Bumi yang Sunyi
Plot
Bumi yang Sunyi adalah film fiksi ilmiah Selandia Baru tahun 1985 yang menceritakan kisah Zed (Bruno Lawrence), seorang ilmuwan karismatik dan eksentrik yang mungkin menjadi manusia terakhir yang selamat di bumi. Film ini dimulai dengan ketenangan yang menyeramkan, saat Zed bangun dan menemukan dirinya di lingkungan yang terpencil. Saat dia menjelajahi lingkungannya, dia menyadari bahwa ada sesuatu yang tidak beres - tidak ada tanda-tanda kehidupan di mana pun. Awalnya, dia berpikir dia mungkin sudah gila atau sedang bermimpi, tetapi seiring berjalannya hari dan dia tidak menemukan bukti keberadaan manusia, dia mulai memahami besarnya malapetaka itu. Film ini kemudian melompat kembali ke beberapa minggu sebelumnya, ketika Zed sedang melakukan eksperimen untuk membuat perangkat yang memungkinkan manusia berkomunikasi secara telepati. Namun, sesuatu berjalan sangat salah selama pengujian, dan mesin tersebut rusak, menyebabkan efek bencana pada planet ini. Saat Zed menavigasi realitas barunya, dia mulai mengungkap petunjuk tentang apa yang terjadi sebelum bencana itu terjadi. Dia menemukan bangunan, mobil, dan jalan-jalan yang ditinggalkan, tetapi tidak ada tanda-tanda kehidupan. Dia juga menemukan serangkaian pesan samar yang tertulis di dinding, yang mengisyaratkan peristiwa yang mengarah ke kiamat. Sepanjang film, keadaan mental Zed menjadi semakin rapuh saat dia berjuang untuk menerima keberadaan soliter barunya. Upayanya untuk menemukan makna dan tujuan di dunia sunyi ini membawanya ke jalan penemuan jati diri dan introspeksi. Dia mulai mempertanyakan nilai kehidupan manusia dan apakah layak untuk diperjuangkan. Bumi yang Sunyi adalah penjelajahan yang menggugah pikiran tentang kesepian, isolasi, dan kondisi manusia. Alur film yang lambat memungkinkan penonton untuk membenamkan diri dalam dunia Zed, saat dia menavigasi realitas barunya yang menyeramkan ini.

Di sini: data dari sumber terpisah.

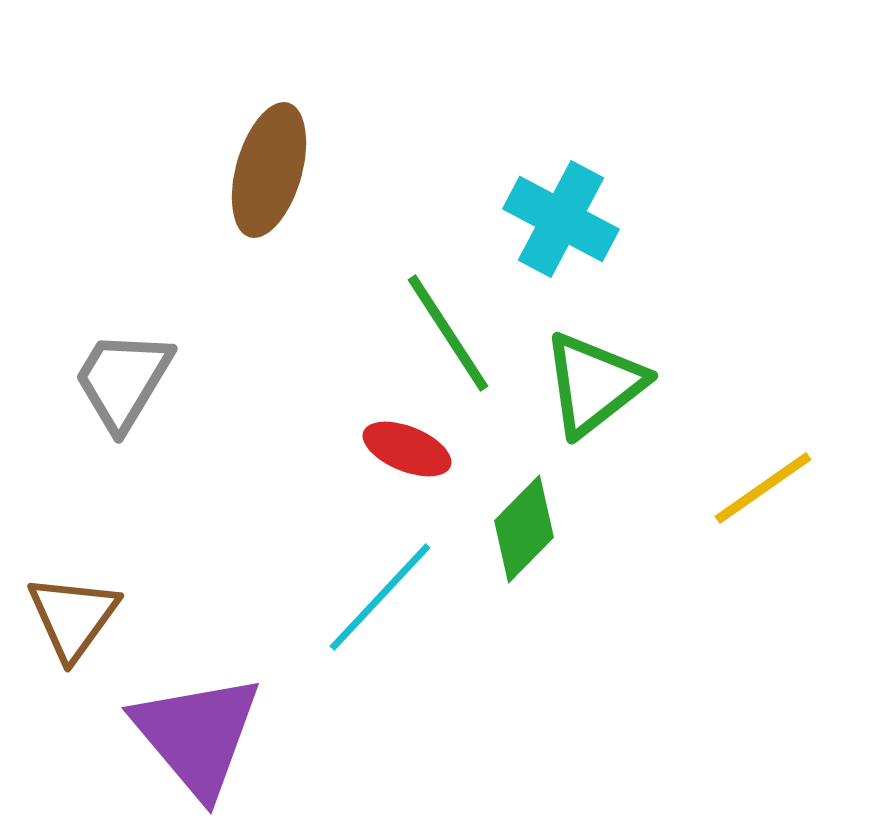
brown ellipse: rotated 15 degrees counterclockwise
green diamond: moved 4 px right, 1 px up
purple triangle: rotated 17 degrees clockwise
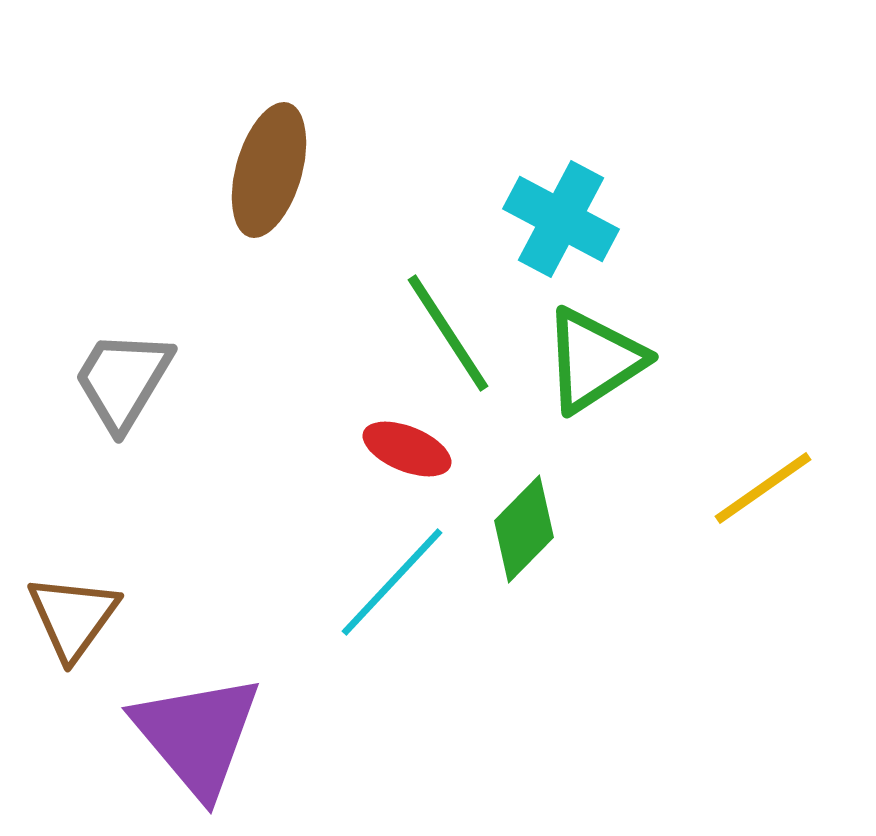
green triangle: moved 24 px up; rotated 5 degrees clockwise
cyan line: moved 12 px right, 15 px up
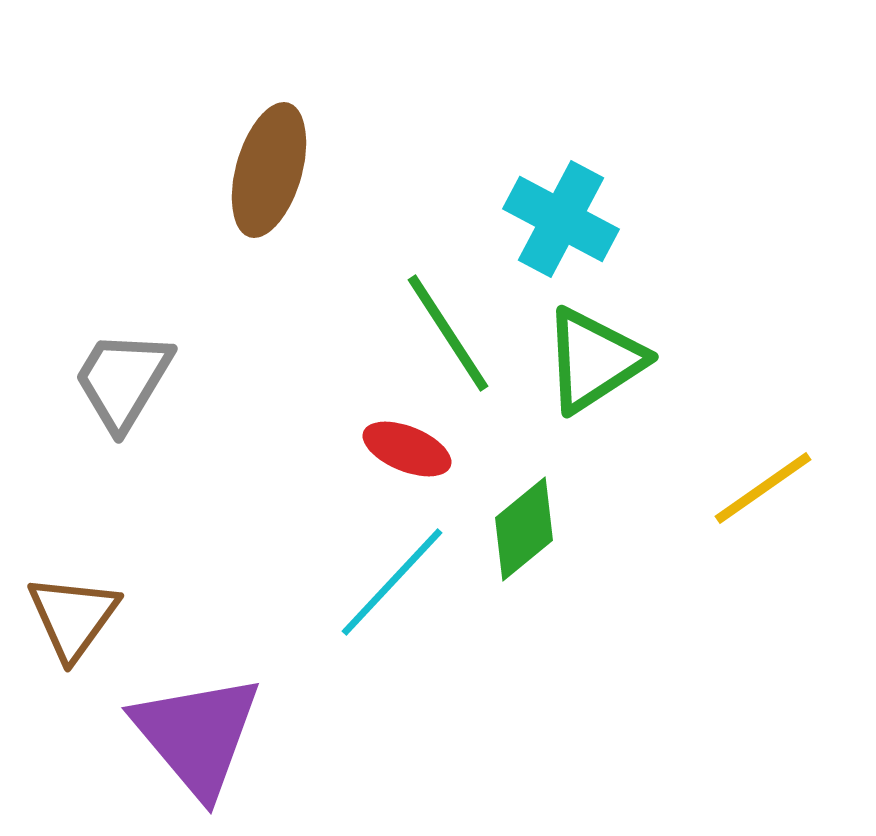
green diamond: rotated 6 degrees clockwise
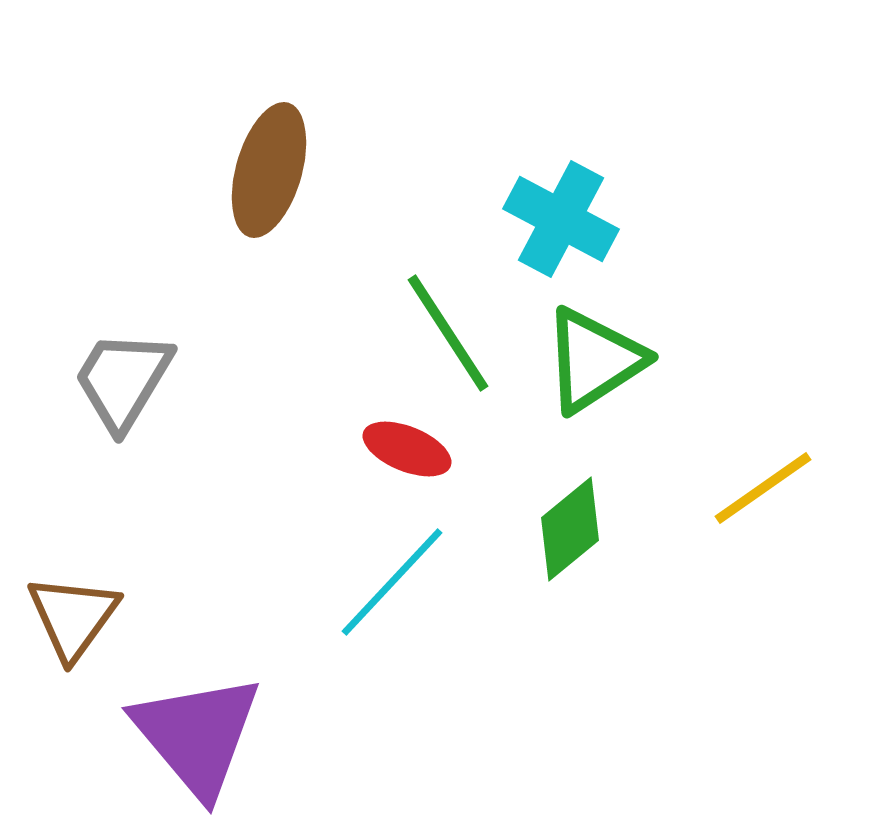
green diamond: moved 46 px right
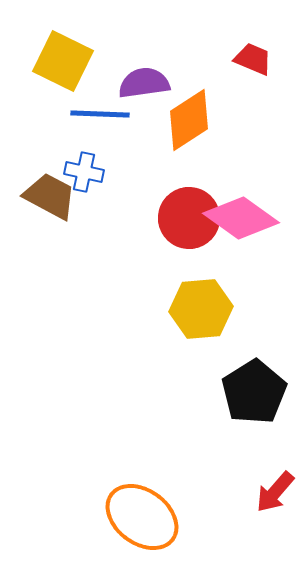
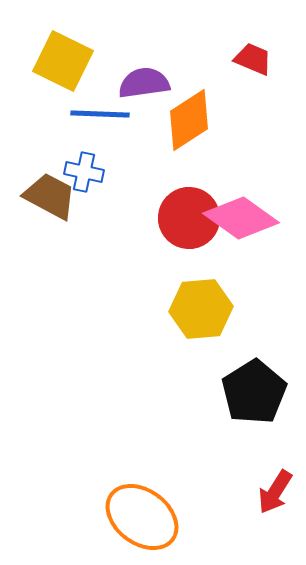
red arrow: rotated 9 degrees counterclockwise
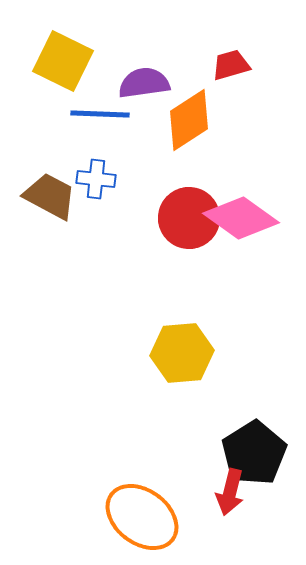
red trapezoid: moved 22 px left, 6 px down; rotated 39 degrees counterclockwise
blue cross: moved 12 px right, 7 px down; rotated 6 degrees counterclockwise
yellow hexagon: moved 19 px left, 44 px down
black pentagon: moved 61 px down
red arrow: moved 45 px left; rotated 18 degrees counterclockwise
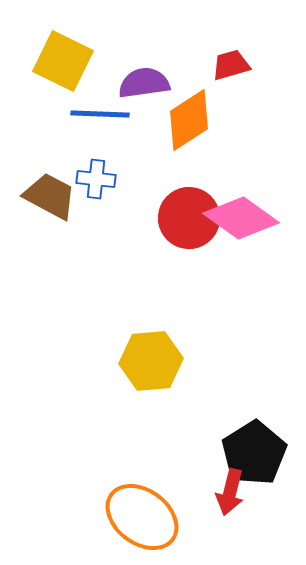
yellow hexagon: moved 31 px left, 8 px down
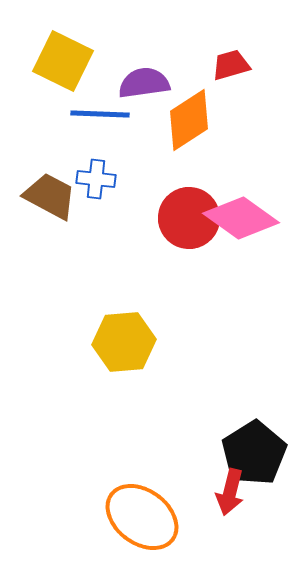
yellow hexagon: moved 27 px left, 19 px up
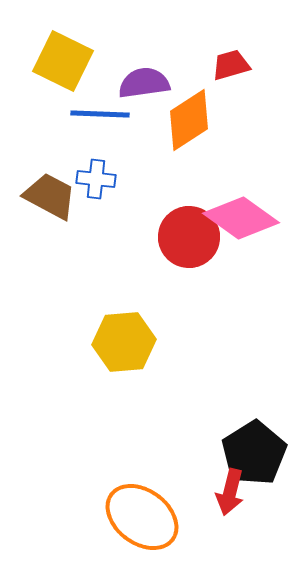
red circle: moved 19 px down
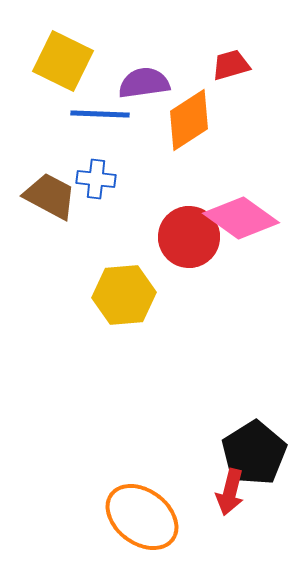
yellow hexagon: moved 47 px up
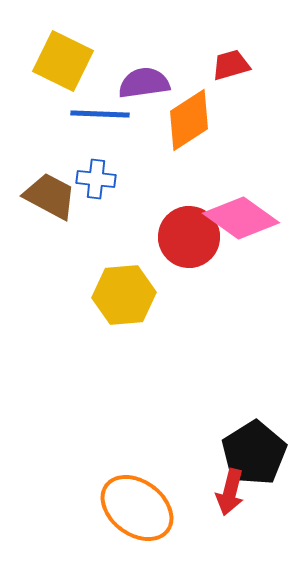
orange ellipse: moved 5 px left, 9 px up
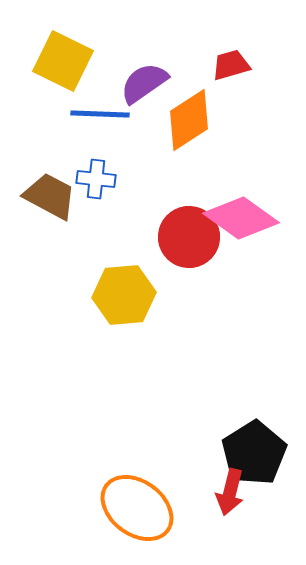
purple semicircle: rotated 27 degrees counterclockwise
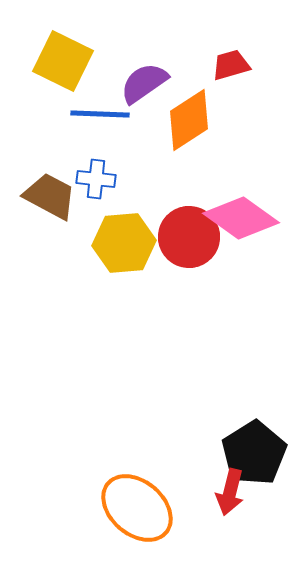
yellow hexagon: moved 52 px up
orange ellipse: rotated 4 degrees clockwise
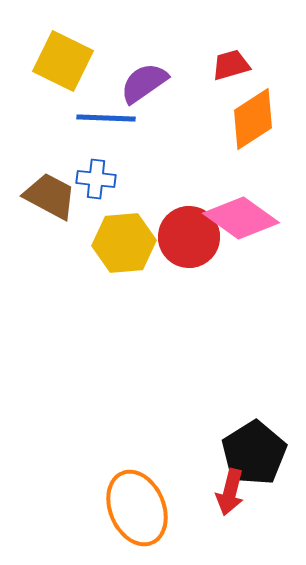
blue line: moved 6 px right, 4 px down
orange diamond: moved 64 px right, 1 px up
orange ellipse: rotated 26 degrees clockwise
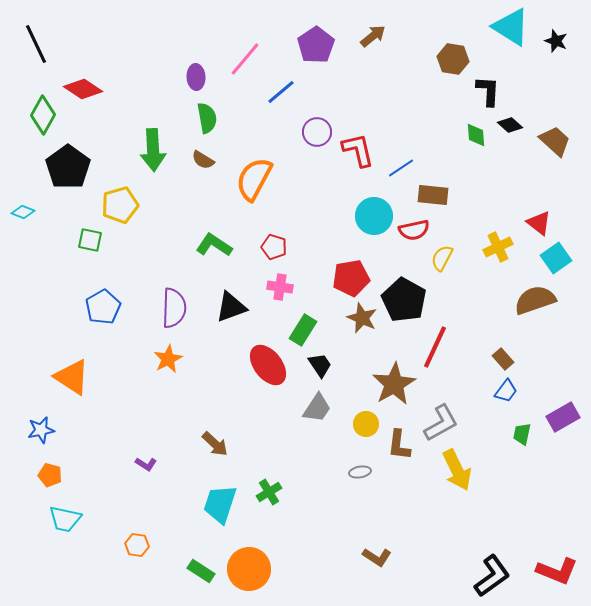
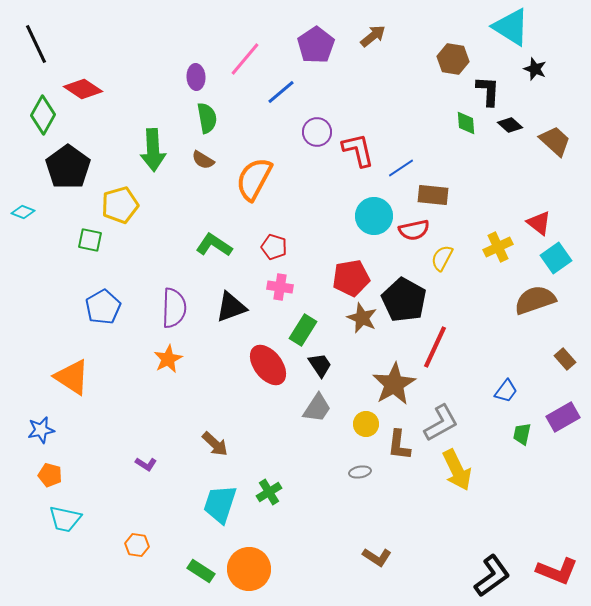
black star at (556, 41): moved 21 px left, 28 px down
green diamond at (476, 135): moved 10 px left, 12 px up
brown rectangle at (503, 359): moved 62 px right
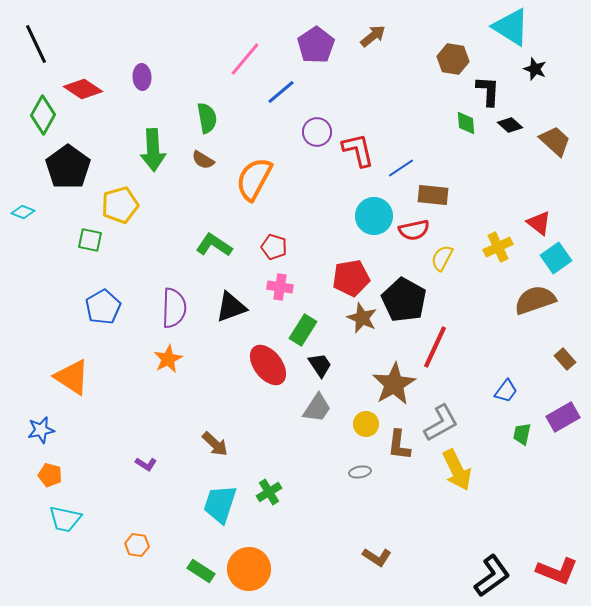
purple ellipse at (196, 77): moved 54 px left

Dengan suasananya yang menghantui, tema filosofis, dan penampilan berkesan oleh Bruno Lawrence, Bumi yang Sunyi tetap menjadi film klasik kultus yang telah meninggalkan dampak abadi pada penggemar sinema fiksi ilmiah.
Ulasan
Genesis
This film also shattered my faith in 80s movies.
Everett
What if you wake up one day and find you're the only person left in the world? Amusement parks become your personal playground, supermarkets your unlimited buffet, and the roads are always clear. Every door is open, every bed is available. You could wear your underwear on your head or run around naked without an audience... For me, as long as there's broadband, I wouldn't be lonely. But for a tech enthusiast, if the computer boot-up speed is slower than 50% of the nation’s users, there's simply no time to feel lonely; there are configurations to tweak!
Renata
That's a minimal personal comment with almost nothing to translate. If I were to *assume* you meant "The Quiet Earth" was just okay, a very basic translation that captures that sentiment would be: "It was alright." However, if you want me to add a little nuance or indicate a lack of excitement, even with such minimal input, I could offer: "It was okay, I guess." (Suggests a lack of strong positive impression) To give a much better translation, please give me a longer comment about the whole film review to translate instead.
Kenneth
"Before the woman appears, it's a top-tier, classic depiction of solitude. After her arrival, the film sharply declines. And once the Māori character is introduced, it becomes utter garbage. To showcase such drastically different levels of quality within a single film, this movie is truly bizarre."